Suffering is an undeniable reality of the human condition, as the daily news of death and disease and destruction demonstrate. And these are just the newsworthy incidences of suffering. Far more numerous are the everyday irritations, frustrations and devastations that, despite being spirit-sapping, are too commonplace to be considered news-unworthy.

Yet, despite suffering’s pervasiveness, we have a deep-rooted conviction that happiness is our right. Driven by this conviction, we vigorously endeavor to remove suffering.

But we set ourselves for frustration if we restrict such endeavors to the material level of reality. Why? Because, though misery has many specific causes that we endeavor to tackle, underlying all such causes is the common cause: the temporariness of material things – and temporariness is the defining characteristic of material things.

Gita wisdom helps make our endeavors for countering suffering more productive. It offers the empowering insight that the human condition doesn’t define us. That is, our defining identity is not as human beings but as spiritual beings. And the Gita (02.23) indicates that the spiritual being, the soul, is indestructible. Moreover, the soul has access to an indestructible source of happiness: spiritual love for Krishna, the reservoir of all happiness.
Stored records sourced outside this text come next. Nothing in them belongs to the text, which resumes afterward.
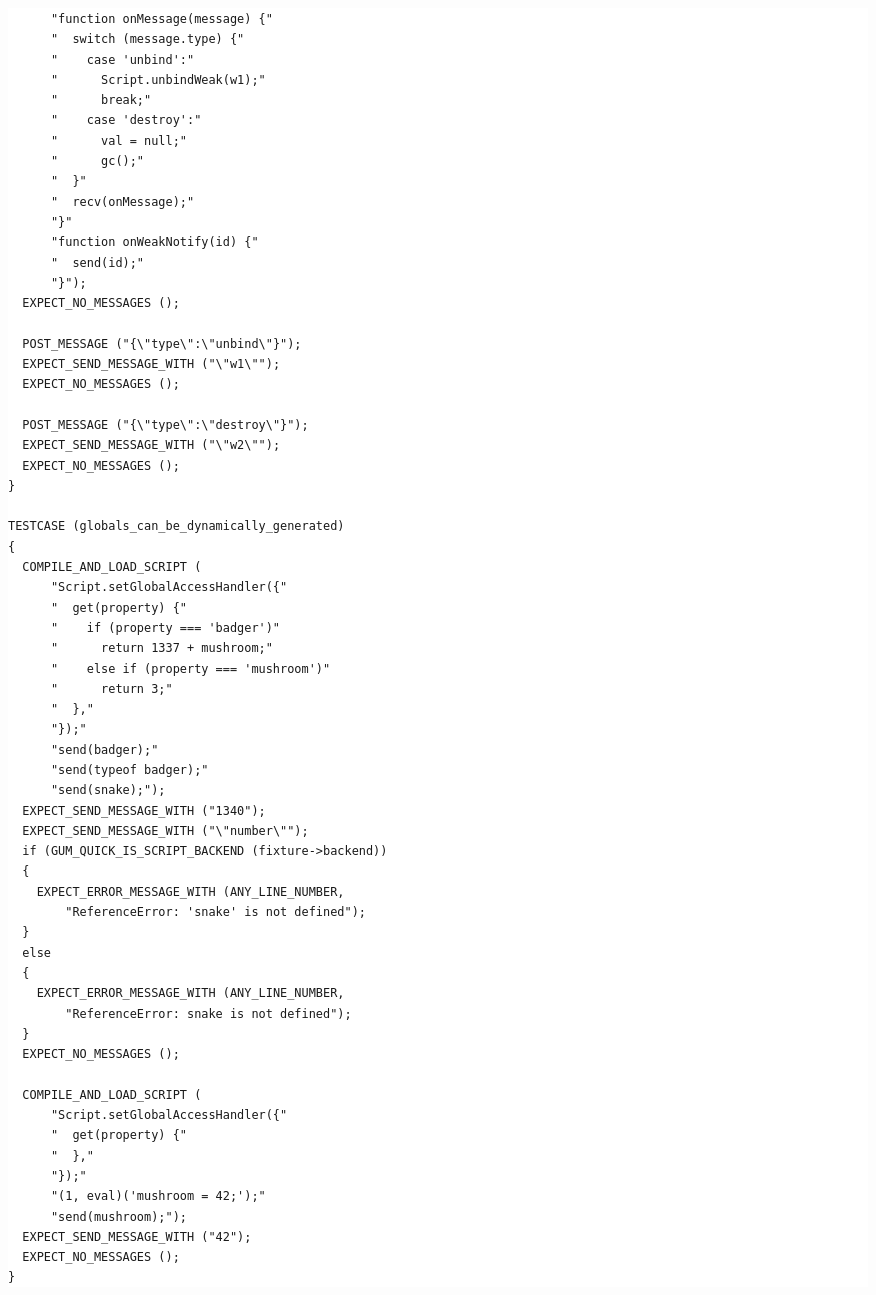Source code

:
 ```
      "function onMessage(message) {"
      "  switch (message.type) {"
      "    case 'unbind':"
      "      Script.unbindWeak(w1);"
      "      break;"
      "    case 'destroy':"
      "      val = null;"
      "      gc();"
      "  }"
      "  recv(onMessage);"
      "}"
      "function onWeakNotify(id) {"
      "  send(id);"
      "}");
  EXPECT_NO_MESSAGES ();

  POST_MESSAGE ("{\"type\":\"unbind\"}");
  EXPECT_SEND_MESSAGE_WITH ("\"w1\"");
  EXPECT_NO_MESSAGES ();

  POST_MESSAGE ("{\"type\":\"destroy\"}");
  EXPECT_SEND_MESSAGE_WITH ("\"w2\"");
  EXPECT_NO_MESSAGES ();
}

TESTCASE (globals_can_be_dynamically_generated)
{
  COMPILE_AND_LOAD_SCRIPT (
      "Script.setGlobalAccessHandler({"
      "  get(property) {"
      "    if (property === 'badger')"
      "      return 1337 + mushroom;"
      "    else if (property === 'mushroom')"
      "      return 3;"
      "  },"
      "});"
      "send(badger);"
      "send(typeof badger);"
      "send(snake);");
  EXPECT_SEND_MESSAGE_WITH ("1340");
  EXPECT_SEND_MESSAGE_WITH ("\"number\"");
  if (GUM_QUICK_IS_SCRIPT_BACKEND (fixture->backend))
  {
    EXPECT_ERROR_MESSAGE_WITH (ANY_LINE_NUMBER,
        "ReferenceError: 'snake' is not defined");
  }
  else
  {
    EXPECT_ERROR_MESSAGE_WITH (ANY_LINE_NUMBER,
        "ReferenceError: snake is not defined");
  }
  EXPECT_NO_MESSAGES ();

  COMPILE_AND_LOAD_SCRIPT (
      "Script.setGlobalAccessHandler({"
      "  get(property) {"
      "  },"
      "});"
      "(1, eval)('mushroom = 42;');"
      "send(mushroom);");
  EXPECT_SEND_MESSAGE_WITH ("42");
  EXPECT_NO_MESSAGES ();
}
```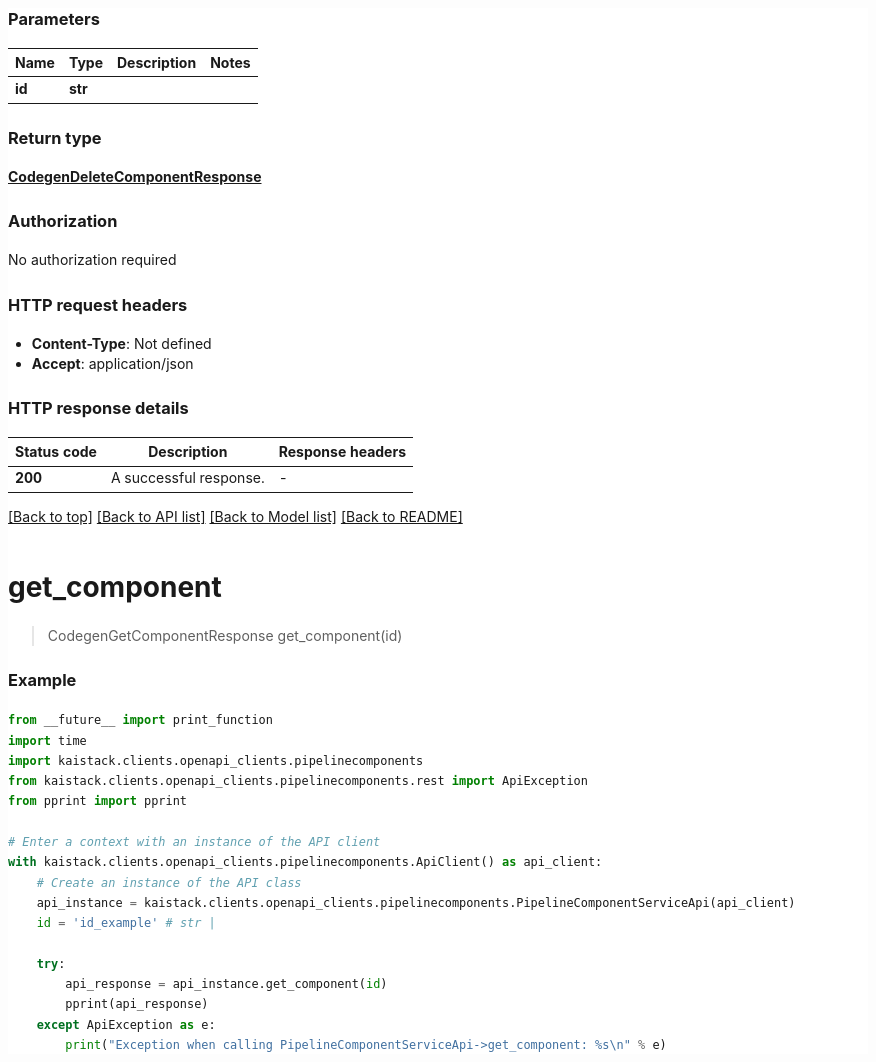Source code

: ### Parameters

Name | Type | Description  | Notes
------------- | ------------- | ------------- | -------------
 **id** | **str**|  | 

### Return type

[**CodegenDeleteComponentResponse**](CodegenDeleteComponentResponse.md)

### Authorization

No authorization required

### HTTP request headers

 - **Content-Type**: Not defined
 - **Accept**: application/json

### HTTP response details
| Status code | Description | Response headers |
|-------------|-------------|------------------|
**200** | A successful response. |  -  |

[[Back to top]](#) [[Back to API list]](../README.md#documentation-for-api-endpoints) [[Back to Model list]](../README.md#documentation-for-models) [[Back to README]](../README.md)

# **get_component**
> CodegenGetComponentResponse get_component(id)



### Example

```python
from __future__ import print_function
import time
import kaistack.clients.openapi_clients.pipelinecomponents
from kaistack.clients.openapi_clients.pipelinecomponents.rest import ApiException
from pprint import pprint

# Enter a context with an instance of the API client
with kaistack.clients.openapi_clients.pipelinecomponents.ApiClient() as api_client:
    # Create an instance of the API class
    api_instance = kaistack.clients.openapi_clients.pipelinecomponents.PipelineComponentServiceApi(api_client)
    id = 'id_example' # str | 

    try:
        api_response = api_instance.get_component(id)
        pprint(api_response)
    except ApiException as e:
        print("Exception when calling PipelineComponentServiceApi->get_component: %s\n" % e)
```
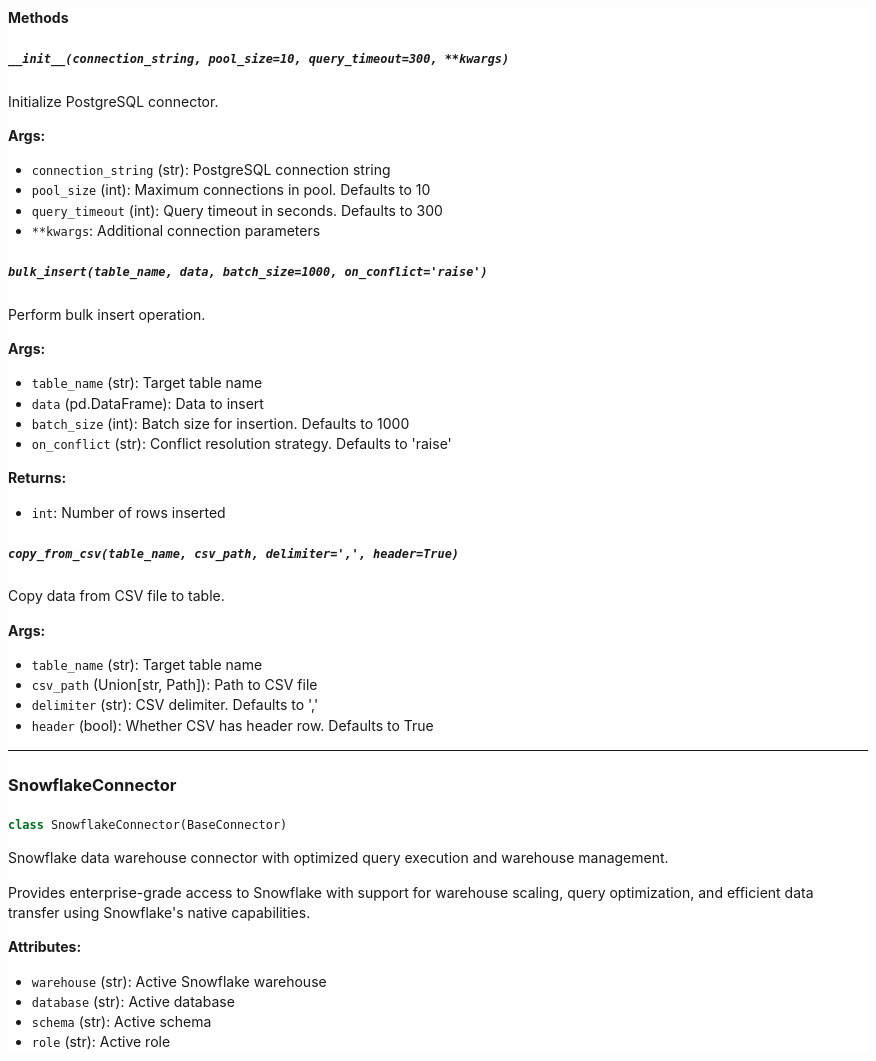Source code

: #### Methods

##### `__init__(connection_string, pool_size=10, query_timeout=300, **kwargs)`

Initialize PostgreSQL connector.

**Args:**
- `connection_string` (str): PostgreSQL connection string
- `pool_size` (int): Maximum connections in pool. Defaults to 10
- `query_timeout` (int): Query timeout in seconds. Defaults to 300
- `**kwargs`: Additional connection parameters

##### `bulk_insert(table_name, data, batch_size=1000, on_conflict='raise')`

Perform bulk insert operation.

**Args:**
- `table_name` (str): Target table name
- `data` (pd.DataFrame): Data to insert
- `batch_size` (int): Batch size for insertion. Defaults to 1000
- `on_conflict` (str): Conflict resolution strategy. Defaults to 'raise'

**Returns:**
- `int`: Number of rows inserted

##### `copy_from_csv(table_name, csv_path, delimiter=',', header=True)`

Copy data from CSV file to table.

**Args:**
- `table_name` (str): Target table name
- `csv_path` (Union[str, Path]): Path to CSV file
- `delimiter` (str): CSV delimiter. Defaults to ','
- `header` (bool): Whether CSV has header row. Defaults to True

---

### SnowflakeConnector

```python
class SnowflakeConnector(BaseConnector)
```

Snowflake data warehouse connector with optimized query execution and warehouse management.

Provides enterprise-grade access to Snowflake with support for warehouse scaling, query optimization, and efficient data transfer using Snowflake's native capabilities.

**Attributes:**
- `warehouse` (str): Active Snowflake warehouse
- `database` (str): Active database
- `schema` (str): Active schema
- `role` (str): Active role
The happiness that we are convinced is our right becomes accessible to us at the spiritual level when we learn to love Krishna by practicing bhakti-yoga. The more we infuse our life with bhakti, the more we experience non-material illumination and satisfaction. The illumination enables us to act calmly and intelligently so that we don’t unnecessarily complicate and aggravate material situations, thereby minimizing the many specific causes of misery. And the satisfaction enables us to tolerate and transcend unavoidable material miseries. Ultimately, devotion takes us beyond the suffering that defines the human condition to the everlasting happiness that defines our spiritual nature.